### PROMPT
State how many lines in the records below contain the string "Walmer", and reply with the number alone.

### SUPPLIED DATA
+-------+

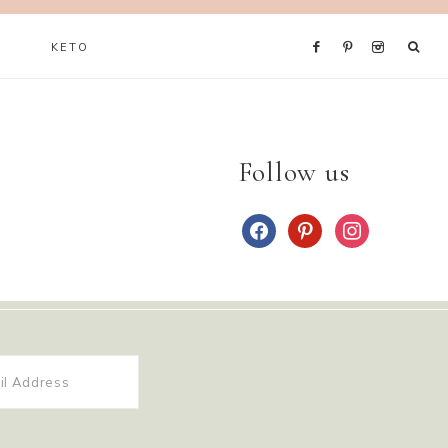
KETO
Follow us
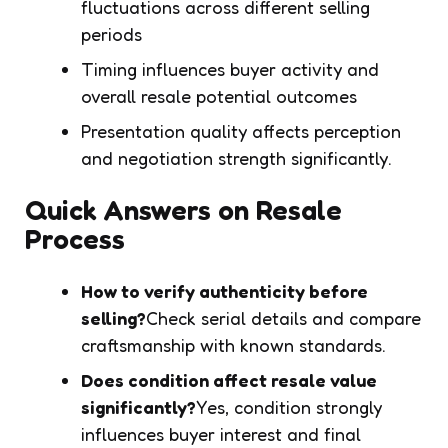
fluctuations across different selling
periods
Timing influences buyer activity and
overall resale potential outcomes
Presentation quality affects perception
and negotiation strength significantly.
Quick Answers on Resale
Process
How to verify authenticity before
selling?
Check serial details and compare
craftsmanship with known standards.
Does condition affect resale value
significantly?
Yes, condition strongly
influences buyer interest and final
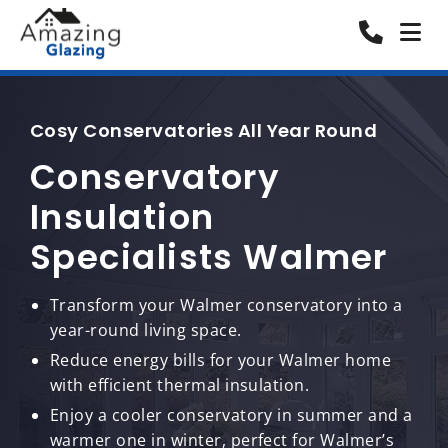
Cosy Conservatories All Year Round
Conservatory
Insulation
Specialists Walmer
Transform your Walmer conservatory into a
year-round living space.
Reduce energy bills for your Walmer home
with efficient thermal insulation.
Enjoy a cooler conservatory in summer and a
warmer one in winter, perfect for Walmer’s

+-------+

### WRITTEN RESPONSE
4